Serving new arrivals. Serving long-time residents. Serving the South Side.

Manos Entrelazadas South Side Alliance (MESA) aims to mobilize residents of the South Side and beyond to help their neighbors regardless of immigration status. This includes our new neighbors — many of our volunteers are themselves immigrants who only recently arrived to Chicago.

We began as a Facebook group for South Side residents who wanted to help immigrants bused to our city by Texas Governor Greg Abbott. Since then, we’ve distributed thousands of clothes, diapers, furniture, hygiene products and more to people in need regardless of their immigration status.

In 2024, we opened our free store La Tiendita in Washington Park. In 2025, we officially became a nonprofit because we wanted to do more for our community, and we knew that the only way to do that was for us to grow as an organization. Now, we are working to expand our free store, provide people with know your rights resources, connect immigrants with legal aid, and foster community between long-time residents and our new neighbors.

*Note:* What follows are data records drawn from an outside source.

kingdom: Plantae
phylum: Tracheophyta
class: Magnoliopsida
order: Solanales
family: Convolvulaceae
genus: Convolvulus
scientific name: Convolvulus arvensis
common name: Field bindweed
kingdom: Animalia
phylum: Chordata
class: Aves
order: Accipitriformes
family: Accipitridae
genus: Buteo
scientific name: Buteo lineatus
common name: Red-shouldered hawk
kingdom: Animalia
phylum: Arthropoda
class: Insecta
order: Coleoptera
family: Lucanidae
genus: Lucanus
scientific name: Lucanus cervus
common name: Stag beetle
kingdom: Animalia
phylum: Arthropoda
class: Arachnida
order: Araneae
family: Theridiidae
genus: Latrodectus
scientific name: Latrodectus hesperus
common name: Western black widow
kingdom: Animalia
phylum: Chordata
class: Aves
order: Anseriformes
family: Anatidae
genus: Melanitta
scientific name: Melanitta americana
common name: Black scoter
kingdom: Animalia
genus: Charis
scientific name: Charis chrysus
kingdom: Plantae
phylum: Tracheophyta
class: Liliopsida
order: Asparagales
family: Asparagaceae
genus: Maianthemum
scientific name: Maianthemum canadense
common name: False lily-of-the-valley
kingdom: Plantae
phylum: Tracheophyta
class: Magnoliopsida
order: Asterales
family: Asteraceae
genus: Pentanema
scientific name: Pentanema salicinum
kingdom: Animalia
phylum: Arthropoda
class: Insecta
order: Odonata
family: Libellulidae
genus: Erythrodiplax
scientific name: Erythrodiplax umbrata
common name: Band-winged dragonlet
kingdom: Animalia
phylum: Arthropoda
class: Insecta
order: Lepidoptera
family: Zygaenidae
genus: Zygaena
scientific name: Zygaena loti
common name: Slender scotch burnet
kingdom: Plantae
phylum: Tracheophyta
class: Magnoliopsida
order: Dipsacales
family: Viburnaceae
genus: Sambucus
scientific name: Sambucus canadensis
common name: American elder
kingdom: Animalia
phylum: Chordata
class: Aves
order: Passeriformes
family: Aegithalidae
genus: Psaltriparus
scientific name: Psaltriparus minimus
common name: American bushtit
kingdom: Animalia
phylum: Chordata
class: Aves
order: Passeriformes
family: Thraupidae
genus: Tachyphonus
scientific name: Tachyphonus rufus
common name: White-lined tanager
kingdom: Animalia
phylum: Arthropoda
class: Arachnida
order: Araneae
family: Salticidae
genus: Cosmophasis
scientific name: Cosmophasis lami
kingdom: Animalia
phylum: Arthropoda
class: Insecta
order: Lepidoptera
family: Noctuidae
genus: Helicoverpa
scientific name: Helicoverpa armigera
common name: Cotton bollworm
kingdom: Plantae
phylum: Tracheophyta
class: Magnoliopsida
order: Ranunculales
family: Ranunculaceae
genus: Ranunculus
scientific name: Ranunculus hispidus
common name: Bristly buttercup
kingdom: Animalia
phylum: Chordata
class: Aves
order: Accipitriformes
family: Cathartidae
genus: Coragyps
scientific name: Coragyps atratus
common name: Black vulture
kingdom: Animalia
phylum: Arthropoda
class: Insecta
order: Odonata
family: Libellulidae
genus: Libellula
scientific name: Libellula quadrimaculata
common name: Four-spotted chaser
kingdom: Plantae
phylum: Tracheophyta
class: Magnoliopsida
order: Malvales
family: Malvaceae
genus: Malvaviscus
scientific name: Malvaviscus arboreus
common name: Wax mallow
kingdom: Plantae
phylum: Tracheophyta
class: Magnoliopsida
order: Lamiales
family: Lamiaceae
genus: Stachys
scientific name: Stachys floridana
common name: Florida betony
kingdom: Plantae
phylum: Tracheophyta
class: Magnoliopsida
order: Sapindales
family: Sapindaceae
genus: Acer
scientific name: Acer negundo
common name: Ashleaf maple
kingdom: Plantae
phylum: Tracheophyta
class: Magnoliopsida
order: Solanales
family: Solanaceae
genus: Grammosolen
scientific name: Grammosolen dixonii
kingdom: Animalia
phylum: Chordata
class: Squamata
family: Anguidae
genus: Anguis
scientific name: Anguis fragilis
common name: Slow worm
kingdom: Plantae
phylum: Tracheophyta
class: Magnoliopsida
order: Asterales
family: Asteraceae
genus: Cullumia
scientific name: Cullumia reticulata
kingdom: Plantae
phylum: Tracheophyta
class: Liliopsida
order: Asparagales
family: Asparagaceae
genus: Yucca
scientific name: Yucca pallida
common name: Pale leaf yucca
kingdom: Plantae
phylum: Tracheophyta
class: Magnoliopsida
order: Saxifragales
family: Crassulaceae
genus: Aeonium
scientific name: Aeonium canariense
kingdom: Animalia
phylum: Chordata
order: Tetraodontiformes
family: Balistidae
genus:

MESA is an initiative by Neighbors Helping New Neighbors South Side, a 501(c)(3) charitable organization. We’re run entirely by volunteers, and we could not exist without the generous support of our Chicago community.

Our History

In August 2022, the first bus of immigrants arrived in Chicago. That year, Texas Governor Greg Abbott began sending groups of immigrants and asylum seekers to sanctuary cities across the U.S. Since then, over 51,000 immigrants have arrived in Chicago.

Abbott and other red state governors meant to erode our city’s commitment to welcoming immigrants by overwhelming us with thousands of new arrivals. But it didn’t work. Instead, our community mobilized to provide our new neighbors with shelter, food, warm clothes, and legal assistance.

Neighbors Helping New Neighbors South Side started as a Facebook group for South Side residents to work together to welcome new arrivals. Most new arrivals came from Venezuela, Haiti and Latin American countries; they often fled economic instability, political persecution, and threats of violence.

We had to adapt quickly to respond to their needs. We connected immigrants with local shelters; helped parents enroll their children in Chicago Public Schools; stocked food pantries and free stores; and taught ourselves immigration law to assist new arrivals as they applied for TPS and asylum.

Our free store, La Tiendita, began with volunteers going from house to house to collect donations and delivering them to makeshift migrant shelters in Chicago police stations. We eventually opened a physical location in Washington Park, and in April 2024, we moved to our new home inside the Coppin Community Center, a social service nonprofit that has long served South Side residents. In doing so, we committed ourselves to serving all Chicagoans, not just new arrivals.

Over the last three years, local services have been strained, and there’s been anger at the amount of resources being dedicated to people new to the city. Long-time residents have rightly critiqued the city for not doing enough to support Chicagoans who have lived here for generations.

But what Chicago’s rapid expansion of its shelter system also showed was that we are capable of rethinking how we address the most persistent issues facing our city. We created the Manos Entrelazadas South Side Alliance (MESA) in order to use the lessons we’ve learned in the last few years to build a better Chicago. Our mission is to support immigrants on the South Side, but we are committed to creating a city where, rather than competing over limited resources, every person has the support they need to build a better life for themselves.